Sen. Ron Wyden (Yuri Gripas/Reuters)
With activist opposition growing, and lobbyists (worried about that opposition)
signalling they would be willing to see changes in anti-piracy Internet legislation, a bipartisan group of law makers is proposing an alternative. The Stop Online Piracy Act in the House and Protect I.P. Act in the Senate are broadly written and potentially disastrous for online communities and Internet entrepreneurs. With the best chance to derail the fast track that Senate leadership had PIPA on, the lawmakers have issued a
new proposal.
This proposal would recognize the problem of international piracy for what it is—an international commerce issue—and put investigative and enforcement recommendation power in the hands of the U.S. International Trade Commission, which "regulates imports of foreign goods that benefit from unfair trade advantages."
[F]or months lawmakers have been wrangling over a foreign piracy bill without resorting to trade policy. Both chambers have put forth legislation, dubbed the "Stop Online Piracy Act," in the House, which would allow the Department of Justice to determine which individual foreign websites are "primarily dedicated" to piracy and shut them down if they are using a U.S.-based hosting service. It would also allow American movie studios and other copyright owners to demand that U.S.-based web hosting companies bring down entire domains if they believe that domain is "primarily dedicated to piracy." A web hosting service could challenge this demand, and the dispute would then be decided in court. [...]
Late on Thursday, a handful of tech- and free-speech friendly lawmakers delivered the outline of a counterproposal. Instead of private corporations having the ability to bring down websites, they would be able to lodge a formal complaint with the U.S. International Trade Commission. The ITC would then conduct an inquiry into the website's activity, and recommend whether or not to rule the site an unfair import. If the ITC ruled against the site, American payment processors and advertisers would be barred from doing business with the site -- but no DNS blocking would be deployed, and the website would remain intact, albeit cut off from American funds like other rogue foreign operations.
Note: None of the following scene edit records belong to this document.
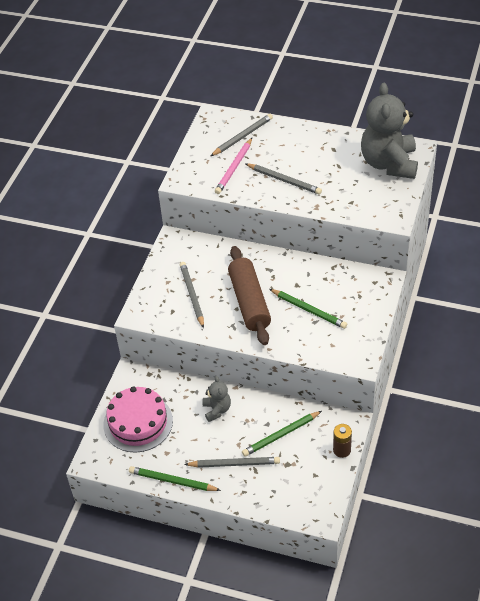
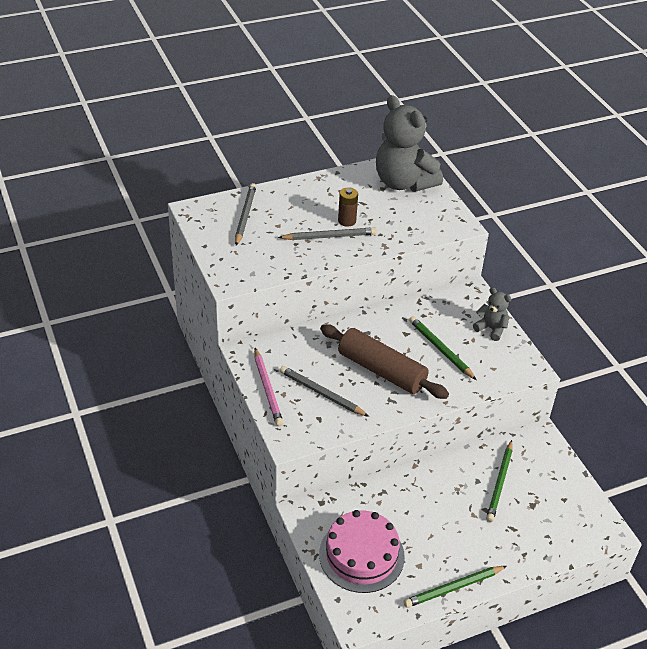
camera: 45 degrees left, 5 degrees down
grey pencil [184,457,280,468] -> none
grey teddy bear [202,376,231,422] -> grey teddy bear moved to [473,287,512,341]
pink pencil [215,138,252,194] -> pink pencil moved to [254,348,284,426]
green pencil [269,289,347,329] -> green pencil turned 120 degrees counterclockwise [409,316,476,380]
brown battery [333,424,352,458] -> brown battery moved to [338,187,358,227]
The framework for the counterproposal was put forth by Sens. Ron Wyden (D-Ore.), Jerry Moran (R-Kan.), Maria Cantwell (D-Wash.), Rand Paul (R-Ky.) and Mark Warner (D-Va.) joined with Reps. Anna Eshoo (D-Calif.), Zoe Lofgren (D-Calif.), Darrell Issa (R-Calif.), Jason Chaffetz (R-Utah), Lloyd Doggett (D-Texas) and John Campbell (R-Calif.).
Wyden envisions this discussion draft being the basis for entirely rewritten legislation, which would involve “[m]uch more discussion between folks on the content side and technology companies" to "strike a better balance."